En 2005, un amendement a été adopté pour élargir les dispositifs de la convention portant sur l’usage domestique, le stockage et le transport, tout en réservant à l’AIEA la fonction de coordination. Cela a été perçu par certains Etats, particulièrement les pays en voie de développement désireux de créer leurs propres industries nucléaires pacifiques, comme un abus de leurs droits souverains. Ainsi, il a fallu onze ans pour que les deux tiers des parties signataires de la convention ratifient l’amendement. Mais au cours de ces derniers mois, à l’approche du Sommet sur la sécurité nucléaire qui s’est tenu à Washington fin mars et auquel la Russie n’a pas participé, le point de bascule de 102 adhérents a été atteint.

« Il a fallu du temps pour que les Etats parviennent à la conclusion que ce n’était uniquement une question nationale. Car s’il y a un problème de sécurité nucléaire dans un pays, il peut devenir un problème global. Et cette chaîne n’est aussi forte que son maillon le plus faible », nous a expliqué Laura Rockwood, directrice du Centre pour le désarmement et la non-prolifération à Vienne.

« La Russie a été le premier Etat disposant d’armes nucléaires à rejoindre l’amendement, donc c’est un important soutien depuis longtemps », explique Mme Rockwood. En réalité, c’est le retard dans la ratification de l’amendement par les Etats-Unis qui a contribué au retard général.
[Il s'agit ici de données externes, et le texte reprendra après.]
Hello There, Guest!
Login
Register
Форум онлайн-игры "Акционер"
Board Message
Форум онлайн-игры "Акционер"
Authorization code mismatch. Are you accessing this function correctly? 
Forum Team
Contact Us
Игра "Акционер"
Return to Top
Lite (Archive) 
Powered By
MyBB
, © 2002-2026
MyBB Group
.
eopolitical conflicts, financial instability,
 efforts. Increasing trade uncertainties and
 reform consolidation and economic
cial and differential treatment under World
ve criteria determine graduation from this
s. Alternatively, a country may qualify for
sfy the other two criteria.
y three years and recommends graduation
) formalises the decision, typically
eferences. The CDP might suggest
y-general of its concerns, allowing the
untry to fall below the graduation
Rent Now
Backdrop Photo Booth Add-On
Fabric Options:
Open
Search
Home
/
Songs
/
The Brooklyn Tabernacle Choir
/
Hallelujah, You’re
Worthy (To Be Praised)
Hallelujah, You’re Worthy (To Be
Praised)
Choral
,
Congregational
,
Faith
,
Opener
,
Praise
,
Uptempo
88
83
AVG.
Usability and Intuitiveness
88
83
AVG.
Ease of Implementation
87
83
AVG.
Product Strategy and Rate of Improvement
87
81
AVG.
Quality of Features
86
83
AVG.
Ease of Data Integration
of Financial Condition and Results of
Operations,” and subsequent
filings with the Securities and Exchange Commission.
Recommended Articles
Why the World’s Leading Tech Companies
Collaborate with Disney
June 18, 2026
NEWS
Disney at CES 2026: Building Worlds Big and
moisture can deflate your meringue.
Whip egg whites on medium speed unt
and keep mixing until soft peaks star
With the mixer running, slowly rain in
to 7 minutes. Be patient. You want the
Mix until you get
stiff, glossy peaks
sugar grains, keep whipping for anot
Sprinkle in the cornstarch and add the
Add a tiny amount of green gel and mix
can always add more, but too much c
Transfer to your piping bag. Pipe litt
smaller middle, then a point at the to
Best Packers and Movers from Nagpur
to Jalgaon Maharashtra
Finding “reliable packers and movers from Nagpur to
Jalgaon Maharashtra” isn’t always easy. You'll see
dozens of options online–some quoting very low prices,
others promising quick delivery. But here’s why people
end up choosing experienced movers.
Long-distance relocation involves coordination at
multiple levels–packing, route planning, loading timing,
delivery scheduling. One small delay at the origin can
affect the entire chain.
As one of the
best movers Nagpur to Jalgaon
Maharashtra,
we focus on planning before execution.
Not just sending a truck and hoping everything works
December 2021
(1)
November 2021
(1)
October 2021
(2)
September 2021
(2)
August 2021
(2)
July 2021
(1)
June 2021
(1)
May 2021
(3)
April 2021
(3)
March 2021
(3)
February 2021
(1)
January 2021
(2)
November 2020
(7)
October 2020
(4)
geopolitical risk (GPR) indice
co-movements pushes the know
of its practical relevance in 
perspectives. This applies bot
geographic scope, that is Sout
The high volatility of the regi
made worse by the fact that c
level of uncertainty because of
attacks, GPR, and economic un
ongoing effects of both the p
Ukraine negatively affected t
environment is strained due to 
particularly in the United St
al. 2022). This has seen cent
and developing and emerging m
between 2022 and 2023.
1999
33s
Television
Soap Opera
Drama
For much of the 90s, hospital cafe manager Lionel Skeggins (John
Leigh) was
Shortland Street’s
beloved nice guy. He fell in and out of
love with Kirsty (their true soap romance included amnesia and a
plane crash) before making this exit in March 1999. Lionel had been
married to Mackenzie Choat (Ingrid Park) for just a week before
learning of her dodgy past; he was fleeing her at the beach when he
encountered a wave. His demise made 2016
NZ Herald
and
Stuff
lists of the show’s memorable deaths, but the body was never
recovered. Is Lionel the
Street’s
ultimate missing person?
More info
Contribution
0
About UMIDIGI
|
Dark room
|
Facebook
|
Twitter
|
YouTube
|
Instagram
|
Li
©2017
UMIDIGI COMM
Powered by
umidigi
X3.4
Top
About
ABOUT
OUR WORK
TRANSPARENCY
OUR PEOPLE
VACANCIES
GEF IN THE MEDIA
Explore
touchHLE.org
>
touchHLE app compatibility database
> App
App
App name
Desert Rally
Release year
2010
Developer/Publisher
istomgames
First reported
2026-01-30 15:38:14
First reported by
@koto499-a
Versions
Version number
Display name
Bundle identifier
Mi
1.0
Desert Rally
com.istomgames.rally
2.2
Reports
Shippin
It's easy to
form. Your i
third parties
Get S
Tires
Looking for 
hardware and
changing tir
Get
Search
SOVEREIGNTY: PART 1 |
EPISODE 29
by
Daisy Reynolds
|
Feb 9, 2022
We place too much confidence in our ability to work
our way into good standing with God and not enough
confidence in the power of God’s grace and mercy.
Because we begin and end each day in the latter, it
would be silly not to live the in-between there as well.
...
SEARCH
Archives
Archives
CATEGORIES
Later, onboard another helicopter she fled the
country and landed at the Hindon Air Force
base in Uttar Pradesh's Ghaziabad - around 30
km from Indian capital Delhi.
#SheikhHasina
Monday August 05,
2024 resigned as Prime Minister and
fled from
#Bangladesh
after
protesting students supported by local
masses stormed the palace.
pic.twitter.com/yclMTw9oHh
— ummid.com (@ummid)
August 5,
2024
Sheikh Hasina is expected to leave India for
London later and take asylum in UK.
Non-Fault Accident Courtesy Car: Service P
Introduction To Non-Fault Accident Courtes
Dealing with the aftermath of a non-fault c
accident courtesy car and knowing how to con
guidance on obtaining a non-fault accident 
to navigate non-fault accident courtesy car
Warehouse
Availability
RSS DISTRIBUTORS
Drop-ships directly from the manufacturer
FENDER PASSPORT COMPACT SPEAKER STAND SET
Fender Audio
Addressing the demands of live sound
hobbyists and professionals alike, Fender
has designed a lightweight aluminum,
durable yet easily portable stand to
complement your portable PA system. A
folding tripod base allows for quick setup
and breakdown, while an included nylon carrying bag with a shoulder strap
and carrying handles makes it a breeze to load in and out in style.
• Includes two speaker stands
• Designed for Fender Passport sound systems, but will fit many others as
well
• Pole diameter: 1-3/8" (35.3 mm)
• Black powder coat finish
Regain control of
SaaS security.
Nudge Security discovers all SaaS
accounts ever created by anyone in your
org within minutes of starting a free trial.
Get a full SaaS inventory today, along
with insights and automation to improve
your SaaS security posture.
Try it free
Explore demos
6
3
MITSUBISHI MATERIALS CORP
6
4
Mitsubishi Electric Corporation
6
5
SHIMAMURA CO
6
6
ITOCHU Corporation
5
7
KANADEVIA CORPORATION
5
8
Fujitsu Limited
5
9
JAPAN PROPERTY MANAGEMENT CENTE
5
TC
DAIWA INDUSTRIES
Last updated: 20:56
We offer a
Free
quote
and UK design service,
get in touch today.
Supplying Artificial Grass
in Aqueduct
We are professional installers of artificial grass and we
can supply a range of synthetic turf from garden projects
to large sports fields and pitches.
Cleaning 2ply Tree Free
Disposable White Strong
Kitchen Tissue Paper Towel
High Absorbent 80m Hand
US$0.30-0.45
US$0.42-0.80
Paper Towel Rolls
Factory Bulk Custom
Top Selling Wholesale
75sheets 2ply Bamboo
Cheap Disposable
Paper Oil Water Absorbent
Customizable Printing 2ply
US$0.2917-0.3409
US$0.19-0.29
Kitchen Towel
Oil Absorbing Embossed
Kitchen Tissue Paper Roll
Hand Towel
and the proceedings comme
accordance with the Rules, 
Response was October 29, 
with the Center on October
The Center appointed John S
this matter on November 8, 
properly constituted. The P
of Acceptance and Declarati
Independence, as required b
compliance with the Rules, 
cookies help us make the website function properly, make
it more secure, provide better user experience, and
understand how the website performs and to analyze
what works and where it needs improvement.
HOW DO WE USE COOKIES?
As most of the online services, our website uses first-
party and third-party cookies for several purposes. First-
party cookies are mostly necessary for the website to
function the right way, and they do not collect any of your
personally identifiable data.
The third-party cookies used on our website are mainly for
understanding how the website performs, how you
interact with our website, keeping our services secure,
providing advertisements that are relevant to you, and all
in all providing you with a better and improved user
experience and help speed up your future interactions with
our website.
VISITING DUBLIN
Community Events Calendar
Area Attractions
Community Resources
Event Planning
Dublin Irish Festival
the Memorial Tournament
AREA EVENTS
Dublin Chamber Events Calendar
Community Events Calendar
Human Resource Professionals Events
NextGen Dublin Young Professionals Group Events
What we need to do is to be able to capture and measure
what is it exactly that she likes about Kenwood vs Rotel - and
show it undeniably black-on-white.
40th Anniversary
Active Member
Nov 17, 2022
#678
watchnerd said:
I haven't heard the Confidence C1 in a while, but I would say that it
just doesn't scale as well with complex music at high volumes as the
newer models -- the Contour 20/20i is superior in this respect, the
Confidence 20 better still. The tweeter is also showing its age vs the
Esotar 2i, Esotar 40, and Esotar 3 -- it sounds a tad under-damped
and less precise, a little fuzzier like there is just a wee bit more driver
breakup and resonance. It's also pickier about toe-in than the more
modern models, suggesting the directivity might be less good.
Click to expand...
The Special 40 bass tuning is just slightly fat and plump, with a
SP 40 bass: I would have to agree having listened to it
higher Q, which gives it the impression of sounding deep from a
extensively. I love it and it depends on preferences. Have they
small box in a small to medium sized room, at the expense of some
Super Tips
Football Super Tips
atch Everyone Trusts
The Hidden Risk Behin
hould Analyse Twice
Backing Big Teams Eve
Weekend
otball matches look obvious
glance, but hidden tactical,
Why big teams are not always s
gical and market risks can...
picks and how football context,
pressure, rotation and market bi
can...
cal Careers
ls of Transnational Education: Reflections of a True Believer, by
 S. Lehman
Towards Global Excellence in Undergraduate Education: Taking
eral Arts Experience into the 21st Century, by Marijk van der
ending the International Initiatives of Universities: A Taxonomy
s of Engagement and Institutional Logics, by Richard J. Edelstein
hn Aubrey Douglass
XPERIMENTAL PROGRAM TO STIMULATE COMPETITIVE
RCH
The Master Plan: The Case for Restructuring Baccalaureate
Laura Rockwood précise qu’il s’expliquait par « les difficultés de travail au sein d’une démocratie où les différentes branches du gouvernement ont des priorités et des intérêts divergeant ».

Développements futurs

« Nous supposons que l’amendement et la convention ratifiée seront encore plus efficaces dans la lutte contre le terrorisme et le trafic illicite des matières nucléaires », a déclaré le représentant permanent de la Russie auprès des organisations internationales à Vienne, l’ambassadeur Vladimir Voronkov, vendredi dernier. L’approche russe a consisté à dire que tous les autres instruments de la sécurité nucléaire, tels que la cyber-sécurité, la détection nucléaire, la science forensique, etc. doivent reposer sur les améliorations apportées à la protection physique, a-t-il ajouté.

En décembre 2016, l’AIEA organisera une conférence de haut niveau sur la sécurité nucléaire. « La Russie a l’intention d’être présente au niveau ministériel », a annoncé M.Voronkov.

Un plaçant l’accent sur le rôle de coordination de l’AIEA dans le domaine de la sécurité nucléaire, la Russie reste fidèle à sa politique de renforcement de l’AIEA en tant que mécanisme international légitime et inclusif, dans lequel tous les Etats-membres participent à la prise des décisions.

Dans un entretien avec RBTH en marge de la cérémonie, M. Voronkov a souligné l’importance du fait que, grâce à une série de sommets sur la sécurité nucléaire, initiés par les Etats-Unis, et à l’implication active de l’AIEA, l’entrée en vigueur de l’amendement place définitivement la sécurité nucléaire sous le mandat de l’AIEA, alors que cette question avait été remise en cause il y a quelques années seulement.